The Test that Cried Wolf

There was an interesting post on the BDD list today which is a pretty common question:

TLDR I want to automate receiving a SMS in my test to verify my SMS send with <vendor> worked what is the best way to do this?

An answer came back that you can use twilio and recive the message through their API
This is in general a terrible idea and you should avoid it.
The argument quickly came back that its easy and relatively cheap to automate why not?

STOP

People have a mistaken view that something being cheap and simple to autmate make that thing a good idea to automate. The reason its so terrible to automate the sending of a text message has nothing to do with the cost of the initial automation (though its not as simple as people think, I have done it!). The reason its so terrible is that it will become the Test-That-Cried-Wolf.

Let’s start with the service you will use to receive text messages (in this case twilio)

http://status.twilio.com/services/incoming-sms

1 day, 23 hours ago     This service is operating normally at this time.
2 days ago      We are investigating a higher than normal error rate in TwiML and StatusCallback webhooks
1 week, 6 days ago      This service is operating normally, and was not impacted by the POST request issue.
1 week, 6 days ago      We are investigating an issue with POST requests to /Messages and /SMS/Messages.
2 weeks, 1 day ago      Twilio inbound and outbound messaging experienced an outage from 1.30 to 1.34pm PDT. The service is operating normally at this time.
2 weeks, 1 day ago      Our messaging service is currently impacted. We are investigating and will provide further updates as soon as possible.
2 weeks, 1 day ago      All queued messages have been delivered. All inbound messages are being delivered normally.
2 weeks, 1 day ago      All inbound messages are being delivered normally. Our engineers are still working on delivering queued messages. We expect this to be resolved before 6pm PDT
2 weeks, 1 day ago      A percentage of incoming long code messages, that were received between 3.02pm and 3.45pm are queued for delivery. Our engineers are actively investigating the situation.
2 weeks, 2 days ago     A number of Twilio services experienced degraded network connectivity from 8:47am PT to 8:50am PT.  All services are now operating normally.
2 weeks, 2 days ago     This service is operating normally at this time.
2 weeks, 2 days ago     We are getting reports of elevated errors. Our Engineering Team is aware and are working to resolve.
2 weeks, 5 days ago     This service is operating normally at this time.
2 weeks, 5 days ago     We are investigating a problem where webhooks in response to incoming SMS or MMS messages may be delayed or may be made multiple times.
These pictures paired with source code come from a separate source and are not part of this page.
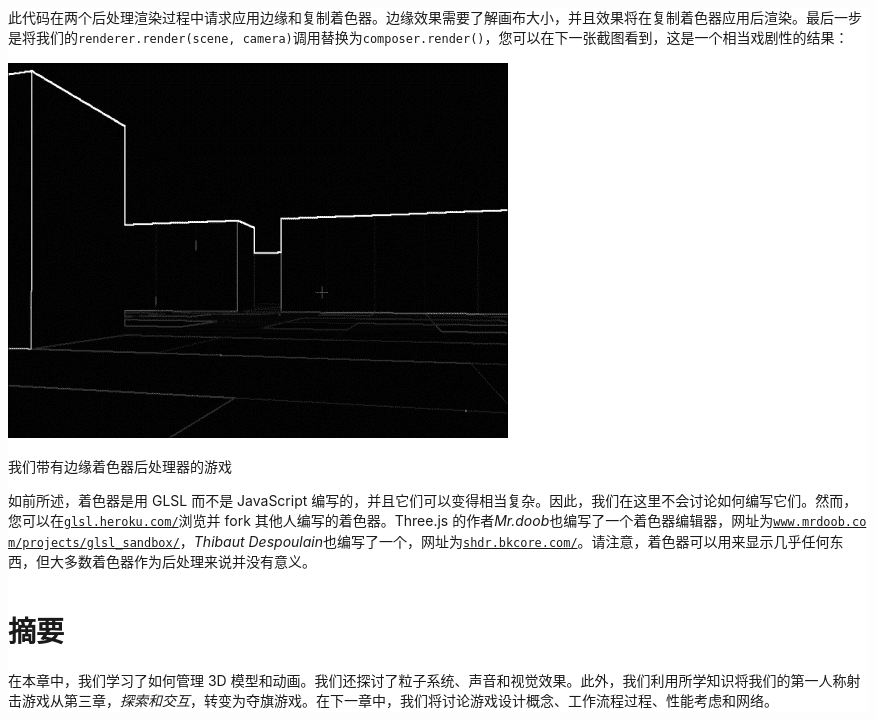 此代码在两个后处理渲染过程中请求应用边缘和复制着色器。边缘效果需要了解画布大小，并且效果将在复制着色器应用后渲染。最后一步是将我们的`renderer.render(scene, camera)`调用替换为`composer.render()`，您可以在下一张截图看到，这是一个相当戏剧性的结果：

![渲染器效果和后处理](img/8539_04_05.jpg)

我们带有边缘着色器后处理器的游戏

如前所述，着色器是用 GLSL 而不是 JavaScript 编写的，并且它们可以变得相当复杂。因此，我们在这里不会讨论如何编写它们。然而，您可以在[`glsl.heroku.com/`](https://glsl.heroku.com/)浏览并 fork 其他人编写的着色器。Three.js 的作者*Mr.doob*也编写了一个着色器编辑器，网址为[`www.mrdoob.com/projects/glsl_sandbox/`](http://www.mrdoob.com/projects/glsl_sandbox/)，*Thibaut Despoulain*也编写了一个，网址为[`shdr.bkcore.com/`](http://shdr.bkcore.com/)。请注意，着色器可以用来显示几乎任何东西，但大多数着色器作为后处理来说并没有意义。

# 摘要

在本章中，我们学习了如何管理 3D 模型和动画。我们还探讨了粒子系统、声音和视觉效果。此外，我们利用所学知识将我们的第一人称射击游戏从第三章，*探索和交互*，转变为夺旗游戏。在下一章中，我们将讨论游戏设计概念、工作流程过程、性能考虑和网络。

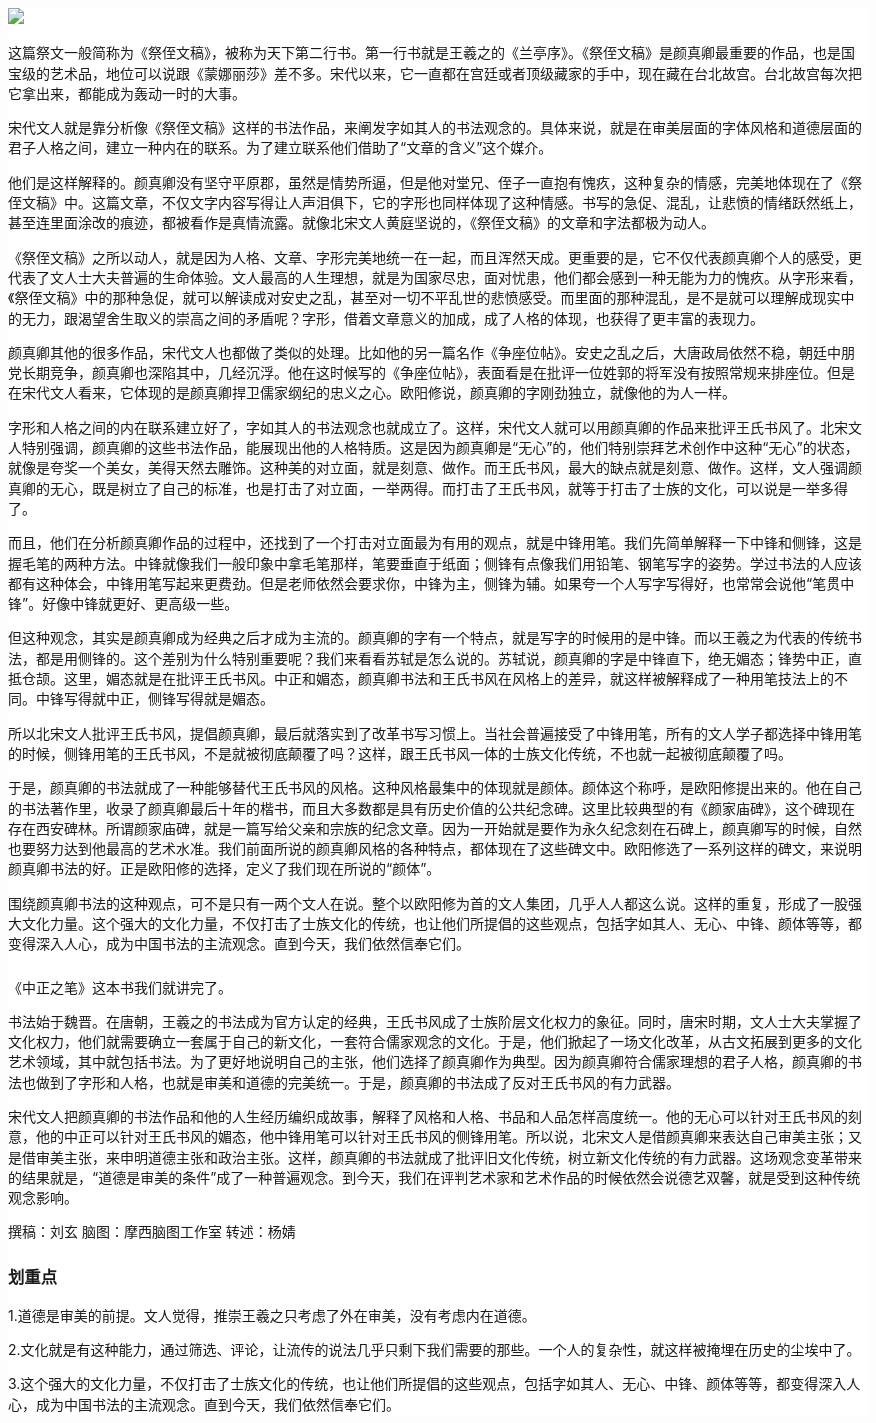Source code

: <img  src="https://piccdn3.umiwi.com/img/201902/15/201902151157353831129725.jpg" width="1225"/>

这篇祭文一般简称为《祭侄文稿》，被称为天下第二行书。第一行书就是王羲之的《兰亭序》。《祭侄文稿》是颜真卿最重要的作品，也是国宝级的艺术品，地位可以说跟《蒙娜丽莎》差不多。宋代以来，它一直都在宫廷或者顶级藏家的手中，现在藏在台北故宫。台北故宫每次把它拿出来，都能成为轰动一时的大事。

宋代文人就是靠分析像《祭侄文稿》这样的书法作品，来阐发字如其人的书法观念的。具体来说，就是在审美层面的字体风格和道德层面的君子人格之间，建立一种内在的联系。为了建立联系他们借助了“文章的含义”这个媒介。

他们是这样解释的。颜真卿没有坚守平原郡，虽然是情势所逼，但是他对堂兄、侄子一直抱有愧疚，这种复杂的情感，完美地体现在了《祭侄文稿》中。这篇文章，不仅文字内容写得让人声泪俱下，它的字形也同样体现了这种情感。书写的急促、混乱，让悲愤的情绪跃然纸上，甚至连里面涂改的痕迹，都被看作是真情流露。就像北宋文人黄庭坚说的，《祭侄文稿》的文章和字法都极为动人。

《祭侄文稿》之所以动人，就是因为人格、文章、字形完美地统一在一起，而且浑然天成。更重要的是，它不仅代表颜真卿个人的感受，更代表了文人士大夫普遍的生命体验。文人最高的人生理想，就是为国家尽忠，面对忧患，他们都会感到一种无能为力的愧疚。从字形来看，《祭侄文稿》中的那种急促，就可以解读成对安史之乱，甚至对一切不平乱世的悲愤感受。而里面的那种混乱，是不是就可以理解成现实中的无力，跟渴望舍生取义的崇高之间的矛盾呢？字形，借着文章意义的加成，成了人格的体现，也获得了更丰富的表现力。

颜真卿其他的很多作品，宋代文人也都做了类似的处理。比如他的另一篇名作《争座位帖》。安史之乱之后，大唐政局依然不稳，朝廷中朋党长期竞争，颜真卿也深陷其中，几经沉浮。他在这时候写的《争座位帖》，表面看是在批评一位姓郭的将军没有按照常规来排座位。但是在宋代文人看来，它体现的是颜真卿捍卫儒家纲纪的忠义之心。欧阳修说，颜真卿的字刚劲独立，就像他的为人一样。

字形和人格之间的内在联系建立好了，字如其人的书法观念也就成立了。这样，宋代文人就可以用颜真卿的作品来批评王氏书风了。北宋文人特别强调，颜真卿的这些书法作品，能展现出他的人格特质。这是因为颜真卿是“无心”的，他们特别崇拜艺术创作中这种“无心”的状态，就像是夸奖一个美女，美得天然去雕饰。这种美的对立面，就是刻意、做作。而王氏书风，最大的缺点就是刻意、做作。这样，文人强调颜真卿的无心，既是树立了自己的标准，也是打击了对立面，一举两得。而打击了王氏书风，就等于打击了士族的文化，可以说是一举多得了。

而且，他们在分析颜真卿作品的过程中，还找到了一个打击对立面最为有用的观点，就是中锋用笔。我们先简单解释一下中锋和侧锋，这是握毛笔的两种方法。中锋就像我们一般印象中拿毛笔那样，笔要垂直于纸面；侧锋有点像我们用铅笔、钢笔写字的姿势。学过书法的人应该都有这种体会，中锋用笔写起来更费劲。但是老师依然会要求你，中锋为主，侧锋为辅。如果夸一个人写字写得好，也常常会说他“笔贯中锋”。好像中锋就更好、更高级一些。

但这种观念，其实是颜真卿成为经典之后才成为主流的。颜真卿的字有一个特点，就是写字的时候用的是中锋。而以王羲之为代表的传统书法，都是用侧锋的。这个差别为什么特别重要呢？我们来看看苏轼是怎么说的。苏轼说，颜真卿的字是中锋直下，绝无媚态；锋势中正，直抵仓颉。这里，媚态就是在批评王氏书风。中正和媚态，颜真卿书法和王氏书风在风格上的差异，就这样被解释成了一种用笔技法上的不同。中锋写得就中正，侧锋写得就是媚态。

所以北宋文人批评王氏书风，提倡颜真卿，最后就落实到了改革书写习惯上。当社会普遍接受了中锋用笔，所有的文人学子都选择中锋用笔的时候，侧锋用笔的王氏书风，不是就被彻底颠覆了吗？这样，跟王氏书风一体的士族文化传统，不也就一起被彻底颠覆了吗。

于是，颜真卿的书法就成了一种能够替代王氏书风的风格。这种风格最集中的体现就是颜体。颜体这个称呼，是欧阳修提出来的。他在自己的书法著作里，收录了颜真卿最后十年的楷书，而且大多数都是具有历史价值的公共纪念碑。这里比较典型的有《颜家庙碑》，这个碑现在存在西安碑林。所谓颜家庙碑，就是一篇写给父亲和宗族的纪念文章。因为一开始就是要作为永久纪念刻在石碑上，颜真卿写的时候，自然也要努力达到他最高的艺术水准。我们前面所说的颜真卿风格的各种特点，都体现在了这些碑文中。欧阳修选了一系列这样的碑文，来说明颜真卿书法的好。正是欧阳修的选择，定义了我们现在所说的“颜体”。

围绕颜真卿书法的这种观点，可不是只有一两个文人在说。整个以欧阳修为首的文人集团，几乎人人都这么说。这样的重复，形成了一股强大文化力量。这个强大的文化力量，不仅打击了士族文化的传统，也让他们所提倡的这些观点，包括字如其人、无心、中锋、颜体等等，都变得深入人心，成为中国书法的主流观念。直到今天，我们依然信奉它们。

###  



《中正之笔》这本书我们就讲完了。

书法始于魏晋。在唐朝，王羲之的书法成为官方认定的经典，王氏书风成了士族阶层文化权力的象征。同时，唐宋时期，文人士大夫掌握了文化权力，他们就需要确立一套属于自己的新文化，一套符合儒家观念的文化。于是，他们掀起了一场文化改革，从古文拓展到更多的文化艺术领域，其中就包括书法。为了更好地说明自己的主张，他们选择了颜真卿作为典型。因为颜真卿符合儒家理想的君子人格，颜真卿的书法也做到了字形和人格，也就是审美和道德的完美统一。于是，颜真卿的书法成了反对王氏书风的有力武器。

宋代文人把颜真卿的书法作品和他的人生经历编织成故事，解释了风格和人格、书品和人品怎样高度统一。他的无心可以针对王氏书风的刻意，他的中正可以针对王氏书风的媚态，他中锋用笔可以针对王氏书风的侧锋用笔。所以说，北宋文人是借颜真卿来表达自己审美主张；又是借审美主张，来申明道德主张和政治主张。这样，颜真卿的书法就成了批评旧文化传统，树立新文化传统的有力武器。这场观念变革带来的结果就是，“道德是审美的条件”成了一种普遍观念。到今天，我们在评判艺术家和艺术作品的时候依然会说德艺双馨，就是受到这种传统观念影响。

撰稿：刘玄
脑图：摩西脑图工作室
转述：杨婧

### 划重点

 1.道德是审美的前提。文人觉得，推崇王羲之只考虑了外在审美，没有考虑内在道德。

 2.文化就是有这种能力，通过筛选、评论，让流传的说法几乎只剩下我们需要的那些。一个人的复杂性，就这样被掩埋在历史的尘埃中了。

 3.这个强大的文化力量，不仅打击了士族文化的传统，也让他们所提倡的这些观点，包括字如其人、无心、中锋、颜体等等，都变得深入人心，成为中国书法的主流观念。直到今天，我们依然信奉它们。

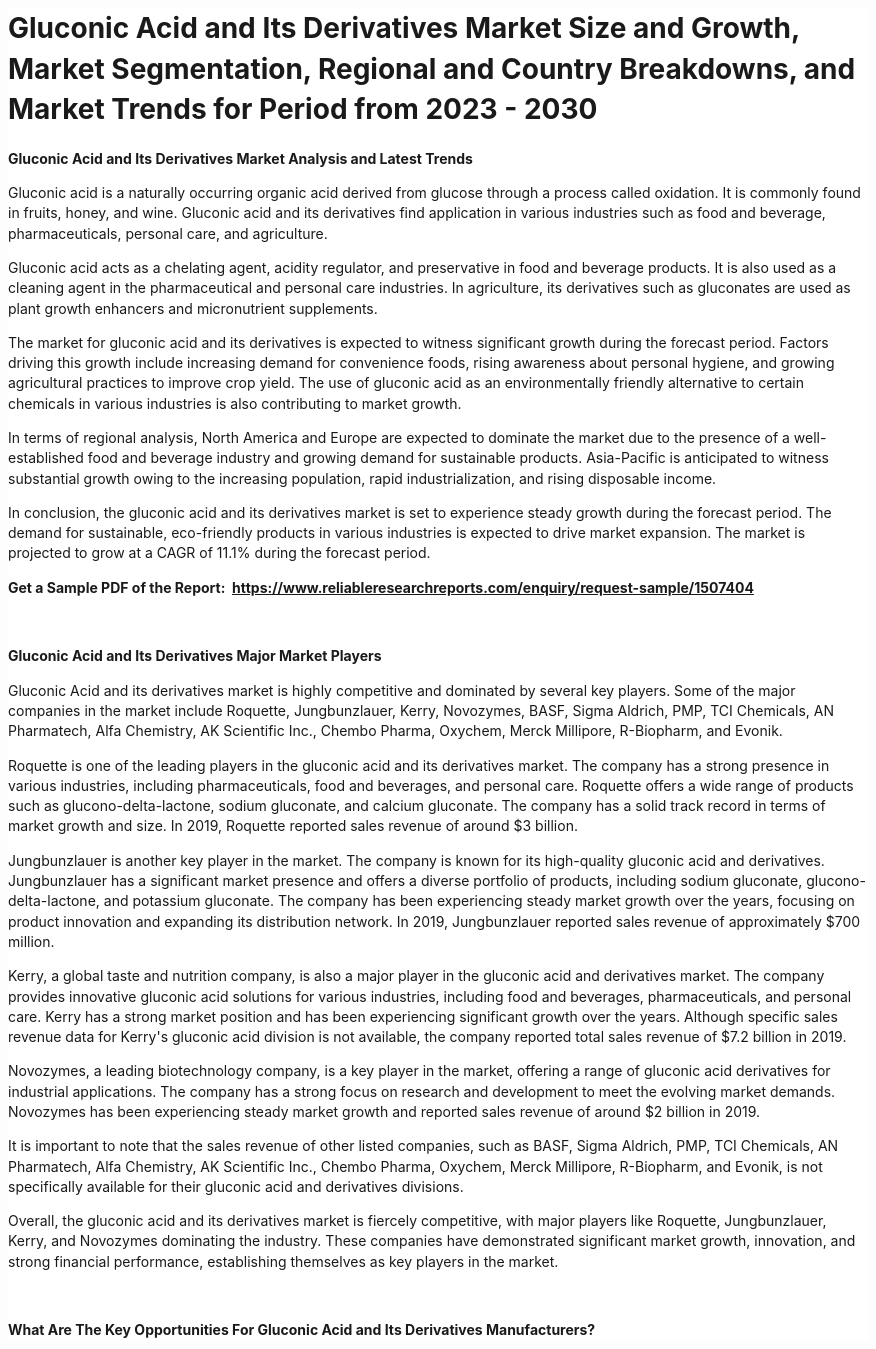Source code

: <p><h1>Gluconic Acid and Its Derivatives Market Size and Growth, Market Segmentation, Regional and Country Breakdowns, and Market Trends for Period from 2023 -  2030</h1></p><p><strong>Gluconic Acid and Its Derivatives Market Analysis and Latest Trends</strong></p>
<p><p>Gluconic acid is a naturally occurring organic acid derived from glucose through a process called oxidation. It is commonly found in fruits, honey, and wine. Gluconic acid and its derivatives find application in various industries such as food and beverage, pharmaceuticals, personal care, and agriculture.</p><p>Gluconic acid acts as a chelating agent, acidity regulator, and preservative in food and beverage products. It is also used as a cleaning agent in the pharmaceutical and personal care industries. In agriculture, its derivatives such as gluconates are used as plant growth enhancers and micronutrient supplements.</p><p>The market for gluconic acid and its derivatives is expected to witness significant growth during the forecast period. Factors driving this growth include increasing demand for convenience foods, rising awareness about personal hygiene, and growing agricultural practices to improve crop yield. The use of gluconic acid as an environmentally friendly alternative to certain chemicals in various industries is also contributing to market growth.</p><p>In terms of regional analysis, North America and Europe are expected to dominate the market due to the presence of a well-established food and beverage industry and growing demand for sustainable products. Asia-Pacific is anticipated to witness substantial growth owing to the increasing population, rapid industrialization, and rising disposable income.</p><p>In conclusion, the gluconic acid and its derivatives market is set to experience steady growth during the forecast period. The demand for sustainable, eco-friendly products in various industries is expected to drive market expansion. The market is projected to grow at a CAGR of 11.1% during the forecast period.</p></p>
<p><strong>Get a Sample PDF of the Report:&nbsp; <a href="https://www.reliableresearchreports.com/enquiry/request-sample/1507404">https://www.reliableresearchreports.com/enquiry/request-sample/1507404</a></strong></p>
<p>&nbsp;</p>
<p><strong>Gluconic Acid and Its Derivatives Major Market Players</strong></p>
<p><p>Gluconic Acid and its derivatives market is highly competitive and dominated by several key players. Some of the major companies in the market include Roquette, Jungbunzlauer, Kerry, Novozymes, BASF, Sigma Aldrich, PMP, TCI Chemicals, AN Pharmatech, Alfa Chemistry, AK Scientific Inc., Chembo Pharma, Oxychem, Merck Millipore, R-Biopharm, and Evonik.</p><p>Roquette is one of the leading players in the gluconic acid and its derivatives market. The company has a strong presence in various industries, including pharmaceuticals, food and beverages, and personal care. Roquette offers a wide range of products such as glucono-delta-lactone, sodium gluconate, and calcium gluconate. The company has a solid track record in terms of market growth and size. In 2019, Roquette reported sales revenue of around $3 billion.</p><p>Jungbunzlauer is another key player in the market. The company is known for its high-quality gluconic acid and derivatives. Jungbunzlauer has a significant market presence and offers a diverse portfolio of products, including sodium gluconate, glucono-delta-lactone, and potassium gluconate. The company has been experiencing steady market growth over the years, focusing on product innovation and expanding its distribution network. In 2019, Jungbunzlauer reported sales revenue of approximately $700 million.</p><p>Kerry, a global taste and nutrition company, is also a major player in the gluconic acid and derivatives market. The company provides innovative gluconic acid solutions for various industries, including food and beverages, pharmaceuticals, and personal care. Kerry has a strong market position and has been experiencing significant growth over the years. Although specific sales revenue data for Kerry's gluconic acid division is not available, the company reported total sales revenue of $7.2 billion in 2019.</p><p>Novozymes, a leading biotechnology company, is a key player in the market, offering a range of gluconic acid derivatives for industrial applications. The company has a strong focus on research and development to meet the evolving market demands. Novozymes has been experiencing steady market growth and reported sales revenue of around $2 billion in 2019.</p><p>It is important to note that the sales revenue of other listed companies, such as BASF, Sigma Aldrich, PMP, TCI Chemicals, AN Pharmatech, Alfa Chemistry, AK Scientific Inc., Chembo Pharma, Oxychem, Merck Millipore, R-Biopharm, and Evonik, is not specifically available for their gluconic acid and derivatives divisions.</p><p>Overall, the gluconic acid and its derivatives market is fiercely competitive, with major players like Roquette, Jungbunzlauer, Kerry, and Novozymes dominating the industry. These companies have demonstrated significant market growth, innovation, and strong financial performance, establishing themselves as key players in the market.</p></p>
<p>&nbsp;</p>
<p><strong>What Are The Key Opportunities For Gluconic Acid and Its Derivatives Manufacturers?</strong></p>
What happens when your service that you only use for receiving SMS in your test is having a problem? Test Fails.
What happens when your service sending the SMS is having a problem? Test Fails.
There are at minimum two other providers here. Test Fails.
Anyone who has owned a phone knows that SMS are not always delivered immediately. How long do you wait? Test Fails.
Anyone who has owned a phone knows that SMS is not guarenteed delivery. Test Fails.

Start adding these up and if you run your tests on a regular basis you can easily expect 1-2 failures/week. On most teams I deal with a failed test gets looked at immediately to figure out why its failing. In all of these cases it will have nothing to do with anything in your code and is a temporal issue (quite likely not impacting production). How many times will you research this problem before you say “well it does that all the time”.

The cost of such tests is not in their initial implementation but in their false positives . When >90% of the test failures have nothing to do with your system the failures will GET IGNORED. What’s the point of having a test when you ignore the failures? These are the tests-that-cry-wolf and should be avoided. There is a place for such tests, they are on the operations side where any crying-wolf is a possible production issue and WILL be investigated.